Photo courtesy Kelly
Editor's note: This story has been updated since publication in the September issue.
Negotiations between the city and NH District Corp. on a downtown redevelopment proposal are back on track after stalling in mid-August, Mayor Levar Stoney's office announced Sept. 6.
The proposed $1.4 billion redevelopment project would replace the Richmond Coliseum with a $220 million arena and put $10 million toward renovations of the historic Blues Armory building. The project also includes private development of a 527-room downtown hotel, 2,800 apartments and condos — 10 percent of which will be designated as affordable housing — a new transfer plaza for the GRTC Transit System, and more than 170,000 square feet of street-level retail and restaurant space.
“We’ve talked to a lot of business owners in the area, and they’re all for it,” says Jeff Kelley, a spokesman for NH District Corp. The nonprofit is led by Dominion Energy CEO Thomas Farrell II and references Navy Hill, the former neighborhood that was leveled during interstate construction. “We’ve got an opportunity to put something there that will create jobs, housing, opportunity — all of that,” Kelley says.
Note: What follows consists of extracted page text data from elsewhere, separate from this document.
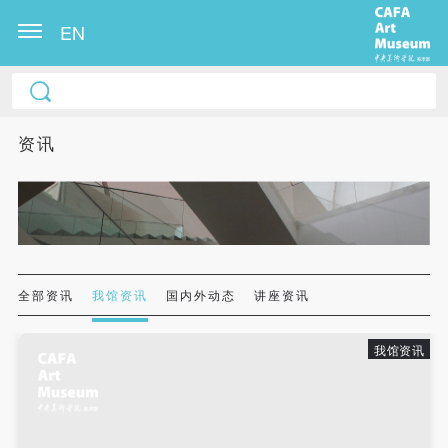
EN
中央美术学院美术馆出版授权协议书
中央美术学院美术馆出版授权协议书
中央美术学院美术馆出版授权协议书
本人完全同意《中央美术学院美术馆》（以下简
本人完全同意《中央美术学院美术馆》（以下简
本人完全同意《中央美术学院美术馆》（以下简
资讯
称“CAFAM”），愿意将本人参与中央美术学院美术馆
称“CAFAM”），愿意将本人参与中央美术学院美术馆
称“CAFAM”），愿意将本人参与中央美术学院美术馆
公共教育部组织的公益性活动（包括美术馆会员活
公共教育部组织的公益性活动（包括美术馆会员活
公共教育部组织的公益性活动（包括美术馆会员活
动）的涉及本人的图像、照片、文字、著作、活动成
动）的涉及本人的图像、照片、文字、著作、活动成
动）的涉及本人的图像、照片、文字、著作、活动成
果（如参与工作坊创作的作品）提交中央美术学院用
果（如参与工作坊创作的作品）提交中央美术学院用
果（如参与工作坊创作的作品）提交中央美术学院用
作发表、出版。中央美术学院可以以电子、网络及其
作发表、出版。中央美术学院可以以电子、网络及其
作发表、出版。中央美术学院可以以电子、网络及其
它数字媒体形式公开出版，并同意编入《中国知识资
它数字媒体形式公开出版，并同意编入《中国知识资
它数字媒体形式公开出版，并同意编入《中国知识资
全部资讯
我馆资讯
国内外动态
讲座资讯
源总库》《中央美术学院资料库》《中央美术学院美
源总库》《中央美术学院资料库》《中央美术学院美
源总库》《中央美术学院资料库》《中央美术学院美
术馆资料库》等相关资料、文献、档案机构和平台，
术馆资料库》等相关资料、文献、档案机构和平台，
术馆资料库》等相关资料、文献、档案机构和平台，
我馆资讯
在中央美术学院中使用和在互联网上传播，同意按相
在中央美术学院中使用和在互联网上传播，同意按相
在中央美术学院中使用和在互联网上传播，同意按相
关“章程”规定享受相关权益。
关“章程”规定享受相关权益。
关“章程”规定享受相关权益。
中央美术学院美术馆活动安全免责协议书
中央美术学院美术馆活动安全免责协议书
中央美术学院美术馆活动安全免责协议书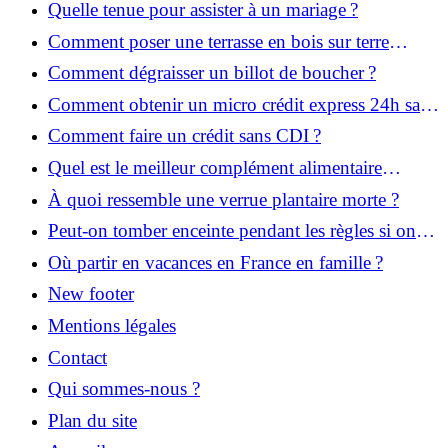
Quelle tenue pour assister à un mariage ?
Comment poser une terrasse en bois sur terre
battue ?
Comment dégraisser un billot de boucher ?
Comment obtenir un micro crédit express 24h sans
justificatif ?
Comment faire un crédit sans CDI ?
Quel est le meilleur complément alimentaire
cheveux efficace ? Notre avis dans cet article
À quoi ressemble une verrue plantaire morte ?
Peut-on tomber enceinte pendant les règles si on
prend la pilule ?
Où partir en vacances en France en famille ?
New footer
Mentions légales
Contact
Qui sommes-nous ?
Plan du site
The development would create 12,000 construction jobs during the estimated two and a half years it would take to complete the project, and 9,000 permanent jobs when finished, he says.
The 46-year-old Coliseum seats about 13,000 and loses roughly $1 million annually, which falls on city taxpayers to cover. The replacement structure outlined in the city’s request for proposals seeks seating of up to 17,000, and developers would assume the existing $2.9 million in debt.
In July, a firm hired by the city to review the Coliseum replacement — Chicago-based Hunden Strategic Partners — announced Richmond was on its list of top markets “ready to host a Major League franchise.” Kelley says the arena is not intended to attract a pro sports team, but concerts and sporting events such as the preliminary rounds of NCAA tournaments.
Prior to the Stoney administration’s call for proposals in November, Farrell and Altria Group CEO Marty Barrington had been working on a similar plan. NH District Corp. submitted the only bid; Farrell and Barrington are part of the affiliated NH Foundation.
Stoney halted the city's initial plan to present the proposal to City Council in September, telling the Richmond Times-Dispatch on Aug. 16 that NH District Corp. had not met the city's requirements for affordable housing, a bus transfer station and minority business participation.
Since then, the mayor says, the parties have made "significant progress."
“Things are moving in the right direction,” Stoney says in a Sept. 6 news release. “While this is not a done deal, I’m optimistic our negotiations will continue to be productive."
If City Council approves the plan this fall, bond sales could begin in the spring of 2019, followed by the start of construction.
The Financing Plan
Stoney’s request for proposals to redevelop the area around the Richmond Coliseum mandated that the city not assume more debt. Instead, the cost will be covered through tax-increment financing — a structure that uses increased taxes from rising real estate assessments to pay for the development over an estimated 30-year period.
The plan submitted by NH District Corp. calls for including two new Dominion Energy skyscrapers roughly a mile away from the Coliseum in the financing arrangement. NH District spokesman Jeff Kelley says that including the Dominion towers gives bondholders more confidence that the project will generate enough money to pay them back.
“There’s always an argument to be made that the city has to sort of sweeten the pot for developers,” says Rich Meagher, an associate professor of political science at Randolph-Macon College who runs the website rvapol.com. But he’s skeptical about new revenue from the Dominion towers going to pay off bonds: “I think those are red flags that make it seem like it’s going to be a bad deal.”